## Records to use
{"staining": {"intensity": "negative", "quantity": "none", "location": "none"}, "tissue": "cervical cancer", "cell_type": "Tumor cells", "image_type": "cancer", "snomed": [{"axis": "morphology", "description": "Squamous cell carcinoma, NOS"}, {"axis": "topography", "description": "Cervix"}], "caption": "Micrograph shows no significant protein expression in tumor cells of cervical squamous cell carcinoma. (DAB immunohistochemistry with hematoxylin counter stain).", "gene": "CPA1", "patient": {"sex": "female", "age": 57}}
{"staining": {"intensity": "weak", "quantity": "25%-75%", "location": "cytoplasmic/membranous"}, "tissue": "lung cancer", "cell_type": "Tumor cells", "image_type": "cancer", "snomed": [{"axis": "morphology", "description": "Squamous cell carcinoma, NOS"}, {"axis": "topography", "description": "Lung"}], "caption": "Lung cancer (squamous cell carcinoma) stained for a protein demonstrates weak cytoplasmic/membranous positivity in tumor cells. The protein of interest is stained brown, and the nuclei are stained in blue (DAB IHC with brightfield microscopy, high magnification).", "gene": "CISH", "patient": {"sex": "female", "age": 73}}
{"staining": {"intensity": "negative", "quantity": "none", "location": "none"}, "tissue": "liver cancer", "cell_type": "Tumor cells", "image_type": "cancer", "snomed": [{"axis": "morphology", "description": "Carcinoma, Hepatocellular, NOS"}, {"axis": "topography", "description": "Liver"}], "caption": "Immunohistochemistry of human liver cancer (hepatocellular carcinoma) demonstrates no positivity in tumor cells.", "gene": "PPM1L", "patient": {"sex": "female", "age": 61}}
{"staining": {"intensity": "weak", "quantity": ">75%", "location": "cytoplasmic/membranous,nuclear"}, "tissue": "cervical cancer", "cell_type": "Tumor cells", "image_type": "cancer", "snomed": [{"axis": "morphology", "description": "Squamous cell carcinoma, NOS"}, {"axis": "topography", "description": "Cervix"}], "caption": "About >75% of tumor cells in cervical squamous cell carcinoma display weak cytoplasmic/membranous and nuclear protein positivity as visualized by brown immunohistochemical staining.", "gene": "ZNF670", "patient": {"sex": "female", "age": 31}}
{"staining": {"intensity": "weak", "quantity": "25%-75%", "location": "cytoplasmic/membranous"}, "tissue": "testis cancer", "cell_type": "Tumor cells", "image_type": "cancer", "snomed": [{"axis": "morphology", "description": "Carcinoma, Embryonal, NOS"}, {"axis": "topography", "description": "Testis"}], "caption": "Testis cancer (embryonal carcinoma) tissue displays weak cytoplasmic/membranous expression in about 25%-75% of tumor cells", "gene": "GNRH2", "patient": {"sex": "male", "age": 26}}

## How to complete this task
Reproduce the material verbatim, line by line.

## Result below
{"staining": {"intensity": "negative", "quantity": "none", "location": "none"}, "tissue": "cervical cancer", "cell_type": "Tumor cells", "image_type": "cancer", "snomed": [{"axis": "morphology", "description": "Squamous cell carcinoma, NOS"}, {"axis": "topography", "description": "Cervix"}], "caption": "Micrograph shows no significant protein expression in tumor cells of cervical squamous cell carcinoma. (DAB immunohistochemistry with hematoxylin counter stain).", "gene": "CPA1", "patient": {"sex": "female", "age": 57}}
{"staining": {"intensity": "weak", "quantity": "25%-75%", "location": "cytoplasmic/membranous"}, "tissue": "lung cancer", "cell_type": "Tumor cells", "image_type": "cancer", "snomed": [{"axis": "morphology", "description": "Squamous cell carcinoma, NOS"}, {"axis": "topography", "description": "Lung"}], "caption": "Lung cancer (squamous cell carcinoma) stained for a protein demonstrates weak cytoplasmic/membranous positivity in tumor cells. The protein of interest is stained brown, and the nuclei are stained in blue (DAB IHC with brightfield microscopy, high magnification).", "gene": "CISH", "patient": {"sex": "female", "age": 73}}
{"staining": {"intensity": "negative", "quantity": "none", "location": "none"}, "tissue": "liver cancer", "cell_type": "Tumor cells", "image_type": "cancer", "snomed": [{"axis": "morphology", "description": "Carcinoma, Hepatocellular, NOS"}, {"axis": "topography", "description": "Liver"}], "caption": "Immunohistochemistry of human liver cancer (hepatocellular carcinoma) demonstrates no positivity in tumor cells.", "gene": "PPM1L", "patient": {"sex": "female", "age": 61}}
{"staining": {"intensity": "weak", "quantity": ">75%", "location": "cytoplasmic/membranous,nuclear"}, "tissue": "cervical cancer", "cell_type": "Tumor cells", "image_type": "cancer", "snomed": [{"axis": "morphology", "description": "Squamous cell carcinoma, NOS"}, {"axis": "topography", "description": "Cervix"}], "caption": "About >75% of tumor cells in cervical squamous cell carcinoma display weak cytoplasmic/membranous and nuclear protein positivity as visualized by brown immunohistochemical staining.", "gene": "ZNF670", "patient": {"sex": "female", "age": 31}}
{"staining": {"intensity": "weak", "quantity": "25%-75%", "location": "cytoplasmic/membranous"}, "tissue": "testis cancer", "cell_type": "Tumor cells", "image_type": "cancer", "snomed": [{"axis": "morphology", "description": "Carcinoma, Embryonal, NOS"}, {"axis": "topography", "description": "Testis"}], "caption": "Testis cancer (embryonal carcinoma) tissue displays weak cytoplasmic/membranous expression in about 25%-75% of tumor cells", "gene": "GNRH2", "patient": {"sex": "male", "age": 26}}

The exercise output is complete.